Installers supervisor came out yesterday. Shared this web site with him. Very nice and seemed very concerned. He removed outside 4x4 switch and ran one feed from 72.5 into house. Then installed a 6x8 switch as I have 4 units one with Tivo. The two Samsung units would not sync up. Documentation from this web site stated we needed filters. Took several calls to D to get answer. He tried to get D to authorize changing the samsung 300 and 310 to 10K boxes. They would not. They are going to try and get him the filters. I hope they are successful..... Also when we did the auto config on the Phillips 5540 it changed the sat to Oval. I currently have two round interesting but it is working. This is a great site for information.
Thank you all for sharing. Will keep you posted on the filter situation. Any one else waiting for filters?

Jim


----------



## larrystotler (Jun 6, 2004)

Anytime you use more than 1 sat location, you need to tell it you have an oval dish. D*'s software isn't set up like E*'s with support for multiple dishes or locations yet. See, when you use the 110, you are actually getting it on the 119 line, since the change the 110's 28/30/32 to the 119's 8/10/12. That's why I am wondering about the 72.5. DO they do something similar and kludge it onto the 119 as well. They don't have trans 1-21 on the 119 since E* does, but they can always put other trans on that line.


----------



## nitro7 (Oct 24, 2004)

OK I have a couple questions related to all of this.

Since my install date was over a month away, I decided to take my spare dish I had to point towards 72.5.

Here is my current setup.

1 Dual LNB 18" round going into one DTivo unit both cables are hooked up.

First I was under the impression that after I upgraded my software to 3.1.1d or 3.1.1e that in my satellite setup I would see a signal indicator for the 72.5. This is not there.

Secondly, I was told by Directv that all I would need is a splitter since I only am using one receiver.

So now the questions.

1. Where I be able to get a third sat signal status indicator in the sat setup?
2. If 1 is yes what am I doing wrong or what did I forget to do?
3. Is Directv correct that I do not need a multiswitch for this to work?
4. Will I be able to use a Dual LNB on my 72.5 dish to feed locals to both of my tuners on my DTivo?
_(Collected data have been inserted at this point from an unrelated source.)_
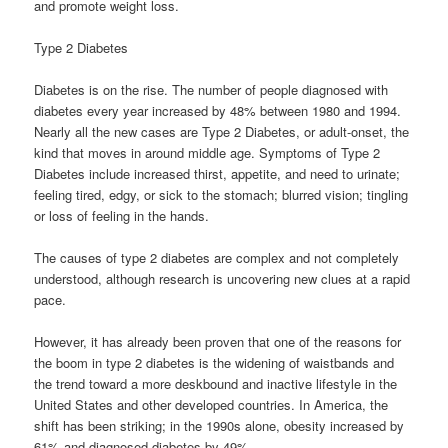
and promote weight loss.
Type 2 Diabetes
Diabetes is on the rise. The number of people diagnosed with
diabetes every year increased by 48% between 1980 and 1994.
Nearly all the new cases are Type 2 Diabetes, or adult-onset, the
kind that moves in around middle age. Symptoms of Type 2
Diabetes include increased thirst, appetite, and need to urinate;
feeling tired, edgy, or sick to the stomach; blurred vision; tingling
or loss of feeling in the hands.
The causes of type 2 diabetes are complex and not completely
understood, although research is uncovering new clues at a rapid
pace.
However, it has already been proven that one of the reasons for
the boom in type 2 diabetes is the widening of waistbands and
the trend toward a more deskbound and inactive lifestyle in the
United States and other developed countries. In America, the
shift has been striking; in the 1990s alone, obesity increased by
61% and diagnosed diabetes by 49%.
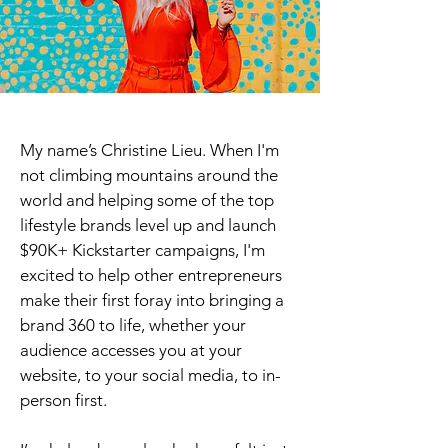
My name’s Christine Lieu. When I'm
not climbing mountains around the
world and helping some of the top
lifestyle brands level up and launch
$90K+ Kickstarter campaigns, I'm
excited to help other entrepreneurs
make their first foray into bringing a
brand 360 to life, whether your
audience accesses you at your
website, to your social media, to in-
person first.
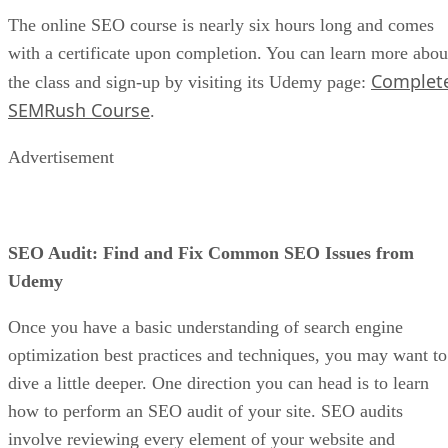
The online SEO course is nearly six hours long and comes
with a certificate upon completion. You can learn more abou
Complet
the class and sign-up by visiting its Udemy page:
SEMRush Course
.
Advertisement
SEO Audit: Find and Fix Common SEO Issues from
Udemy
Once you have a basic understanding of search engine
optimization best practices and techniques, you may want to
dive a little deeper. One direction you can head is to learn
how to perform an SEO audit of your site. SEO audits
involve reviewing every element of your website and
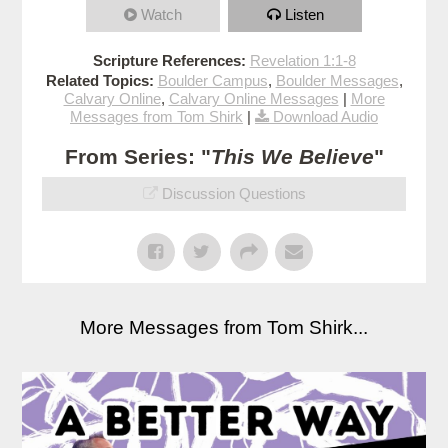
Watch
Listen
Scripture References:
Revelation 1:1-8
Related Topics:
Boulder Campus
,
Boulder Messages
,
Calvary Online
,
Calvary Online Messages
|
More
Messages from Tom Shirk
|
Download Audio
From Series: "
This We Believe
"
Discussion Questions
More Messages from Tom Shirk...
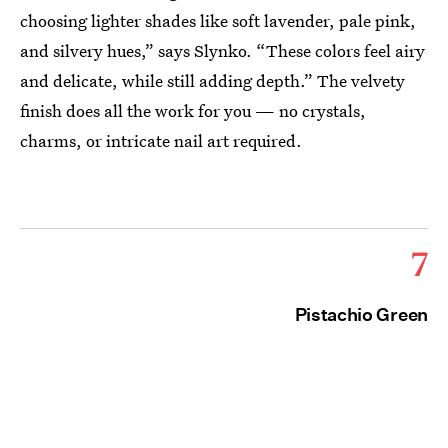
choosing lighter shades like soft lavender, pale pink,
and silvery hues,” says Slynko. “These colors feel airy
and delicate, while still adding depth.” The velvety
finish does all the work for you — no crystals,
charms, or intricate nail art required.
7
Pistachio Green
Thank you for your time. I have found this site to be very educating.

N7


----------



## larrystotler (Jun 6, 2004)

To use the 72.5 you will need a 4x4 switch unless you have a Plus or Phase 3 dish. Then you will need a 6x8. You cannot split the line going to the TiVo. That CSR was an idiot. D* lines use 13 & 18v switching, so you would loose signals when the voltage changes conflicted. As for the TiVo showing the 72.5, I have no idea. Haven't seen anything on that, but there is a list of receivers on this forum that work with the 72.5, so you might want to see if yours is listed.


----------



## nitro7 (Oct 24, 2004)

larrystotler said:


> To use the 72.5 you will need a 4x4 switch unless you have a Plus or Phase 3 dish. Then you will need a 6x8. You cannot split the line going to the TiVo. That CSR was an idiot. D* lines use 13 & 18v switching, so you would loose signals when the voltage changes conflicted. As for the TiVo showing the 72.5, I have no idea. Haven't seen anything on that, but there is a list of receivers on this forum that work with the 72.5, so you might want to see if yours is listed.


This was what I was thinking after reading alot on these forums. I have ordered my multiswitch today so hopefully by this weekend.

The D* technician I spoke with yesterday was under the impression that I would not be able to get my signal meter until I had my multiswitch in place. 
Then I would have to go back through the setup.
At any rate, I have this aimed dead on as far as I can tell so we will see.

Thank you for your response.
N7


----------



## larrystotler (Jun 6, 2004)

It may see the 72.5 as the 119. I'm not really sure how D*'s systems work at that level. I don't cover any areas with the 72.5.


----------



## nitro7 (Oct 24, 2004)

Well about 2hrs after I order my multiswitch a D* rep gives me a call and asks if I wanted to move my install to this Thursday.

So I will let him deal with it all. I will also post back my findings on the signal meter for other do it your selfers.

N7


----------



## Guest (Nov 13, 2004)

72.5 enthusiasts..I am thinking of trying the setup myself as I have an extra 18" dish after I replaced it with a phase-3....however I run 4 feeds to 2 SD directivos..so I expect I have to buy a 6x8 multiswitch. Best place and cost to buy one of those? How hard is this? I mean I installed my own dishes and run wires etc and the instructions in the previous posts look straight-forward. 

Second question...buying and installing switch etc vs asking DTV to do it..I assume they will knock you for a 1 yr extension correct? 

Thanks!


----------



## cmcgill (Sep 20, 2004)

Yup, you'll have to extend your committment (not that I think that's a negative), but you'll also get whatever multiswitch you need for free, which could save you about $100 right there.


----------



## junki (Feb 19, 2004)

http://www.dbstalk.com/showthread.php?t=35093


----------



## roadrnnr (Nov 21, 2004)

My Sat installer told me to get The locals where I am I need the second dish and the switch. I am getting an HD RECvr, A DVR Recvr, and two standard Recvr's. A Total of four.

Dish was advertising and HD package install for $299 with three or more receivers but my gut tells me cause of the second dish needed it will be $399.

Does that sound right or Is he pulling a fast one on me?
:grin:


----------



## 88fan (Jan 22, 2004)

second dish should be free


----------



## junki (Feb 19, 2004)

Is this info helping dealers and installers?


----------



## jim2074 (Sep 1, 2003)

junki said:


> Is this info helping dealers and installers?


This info helps very much.

Thanks Happy holidays


----------